EXPLORE THE MATERIAL
1 > Reproduce the passage of the author listing that begins at the words "MARCO MARATEA" and ends after the words "Huddersfield, UK (e-mail:m.vallati@hud.ac.uk)".
2 > According to the author listing, on what date was the work published online by Cambridge University Press?
3 > Resume the author listing from where it ends.

DOCUMENT TEXT
Published online by Cambridge University Press:  14 December 2020

RICCARDO BERTOLUCCI
Affiliation:
University of Calabria, Italy (e-mail: bertolucci@mat.unical.it)
ALESSIO CAPITANELLI
Affiliation:
Teseo srl, Italy (e-mail: alessio.capitanelli@teseotech.com)
CARMINE DODARO
Affiliation:
University of Calabria, Italy (e-mails: dodaro@mat.unical.it, leone@mat.unical.it)
NICOLA LEONE
Affiliation:
University of Calabria, Italy (e-mails: dodaro@mat.unical.it, leone@mat.unical.it)
MARCO MARATEA
Affiliation:
University of Genoa, Italy (e-mails: marco.maratea@unige.it, fulvio.mastrogiovanni@unige.it)
FULVIO MASTROGIOVANNI
Affiliation:
University of Genoa, Italy (e-mails: marco.maratea@unige.it, fulvio.mastrogiovanni@unige.it)
MAURO VALLATI
Affiliation:
University of Huddersfield, UK (e-mail:m.vallati@hud.ac.uk)

DATA EXCERPTS

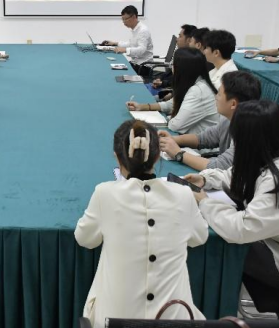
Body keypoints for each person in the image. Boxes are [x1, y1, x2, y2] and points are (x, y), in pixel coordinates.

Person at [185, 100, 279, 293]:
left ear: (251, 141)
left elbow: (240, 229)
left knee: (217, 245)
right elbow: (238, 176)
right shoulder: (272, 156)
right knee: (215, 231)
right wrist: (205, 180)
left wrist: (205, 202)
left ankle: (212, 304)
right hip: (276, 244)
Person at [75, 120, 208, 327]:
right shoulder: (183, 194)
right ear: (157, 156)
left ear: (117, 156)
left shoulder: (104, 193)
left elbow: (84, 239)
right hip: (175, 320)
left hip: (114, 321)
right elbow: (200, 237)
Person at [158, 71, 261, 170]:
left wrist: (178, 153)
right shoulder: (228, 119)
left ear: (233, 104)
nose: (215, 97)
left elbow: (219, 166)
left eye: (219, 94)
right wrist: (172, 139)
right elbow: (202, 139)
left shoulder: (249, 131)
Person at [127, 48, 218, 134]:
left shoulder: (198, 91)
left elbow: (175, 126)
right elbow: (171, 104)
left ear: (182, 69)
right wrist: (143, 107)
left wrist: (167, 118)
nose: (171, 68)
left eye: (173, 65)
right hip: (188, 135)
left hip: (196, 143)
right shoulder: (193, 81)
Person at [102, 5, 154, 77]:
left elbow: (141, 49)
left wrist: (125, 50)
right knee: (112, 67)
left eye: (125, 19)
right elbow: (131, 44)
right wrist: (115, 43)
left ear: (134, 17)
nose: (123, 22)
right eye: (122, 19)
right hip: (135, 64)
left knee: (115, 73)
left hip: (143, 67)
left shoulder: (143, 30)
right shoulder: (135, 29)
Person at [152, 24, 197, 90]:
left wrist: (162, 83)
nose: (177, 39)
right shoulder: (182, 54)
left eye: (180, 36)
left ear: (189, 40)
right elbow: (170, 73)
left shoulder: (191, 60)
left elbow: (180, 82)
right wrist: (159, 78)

--

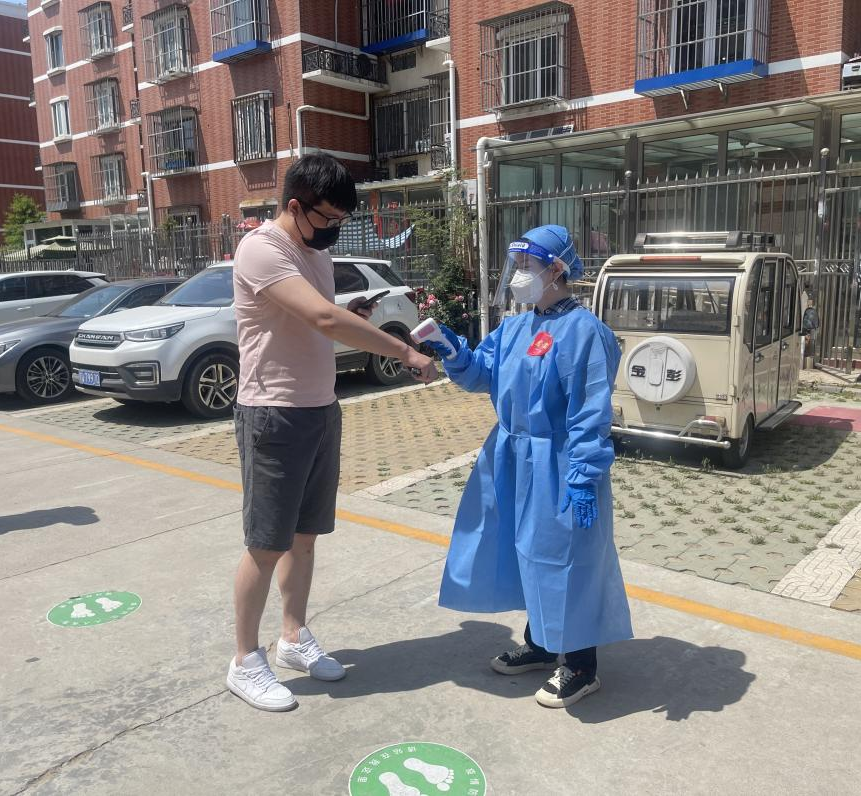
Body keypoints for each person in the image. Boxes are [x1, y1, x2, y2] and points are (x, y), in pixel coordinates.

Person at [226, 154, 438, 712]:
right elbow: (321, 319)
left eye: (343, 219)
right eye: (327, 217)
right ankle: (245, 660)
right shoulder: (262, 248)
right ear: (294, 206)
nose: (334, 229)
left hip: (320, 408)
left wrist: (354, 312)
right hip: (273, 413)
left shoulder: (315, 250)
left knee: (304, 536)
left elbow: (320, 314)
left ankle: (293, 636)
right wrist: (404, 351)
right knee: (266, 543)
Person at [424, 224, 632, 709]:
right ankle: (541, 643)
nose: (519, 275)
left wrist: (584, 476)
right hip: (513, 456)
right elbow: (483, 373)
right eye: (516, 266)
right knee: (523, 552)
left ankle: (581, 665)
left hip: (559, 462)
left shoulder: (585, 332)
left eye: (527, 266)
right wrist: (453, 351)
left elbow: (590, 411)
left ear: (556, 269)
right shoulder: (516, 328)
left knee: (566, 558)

RESPONSES TO THE TASKS
1 >
MARCO MARATEA
Affiliation:
University of Genoa, Italy (e-mails: marco.maratea@unige.it, fulvio.mastrogiovanni@unige.it)
FULVIO MASTROGIOVANNI
Affiliation:
University of Genoa, Italy (e-mails: marco.maratea@unige.it, fulvio.mastrogiovanni@unige.it)
MAURO VALLATI
Affiliation:
University of Huddersfield, UK (e-mail:m.vallati@hud.ac.uk)

2 > 14 December 2020

3 >
Abstract

The manipulation of articulated objects is of primary importance in Robotics and can be considered as one of the most complex manipulation tasks. Traditionally, this problem has been tackled by developing ad hoc approaches, which lack flexibility and portability. In this paper, we present a framework based on answer set programming (ASP) for the automated manipulation of articulated objects in a robot control architecture. In particular, ASP is employed for representing the configuration of the articulated object for checking the consistency of such representation in the knowledge base and for generating the sequence of manipulation actions. The framework is exemplified and validated on the Baxter dual-arm manipulator in the first, simple scenario. Then, we extend such scenario to improve the overall setup accuracy and to introduce a few constraints in robot actions execution to enforce their feasibility. The extended scenario entails a high number of possible actions that can be fruitfully combined together. Therefore, we exploit macro actions from automated planning in order to provide more effective plans. We validate the overall framework in the extended scenario, thereby confirming the applicability of ASP also in more realistic Robotics settings and showing the usefulness of macro actions for the robot-based manipulation of articulated objects.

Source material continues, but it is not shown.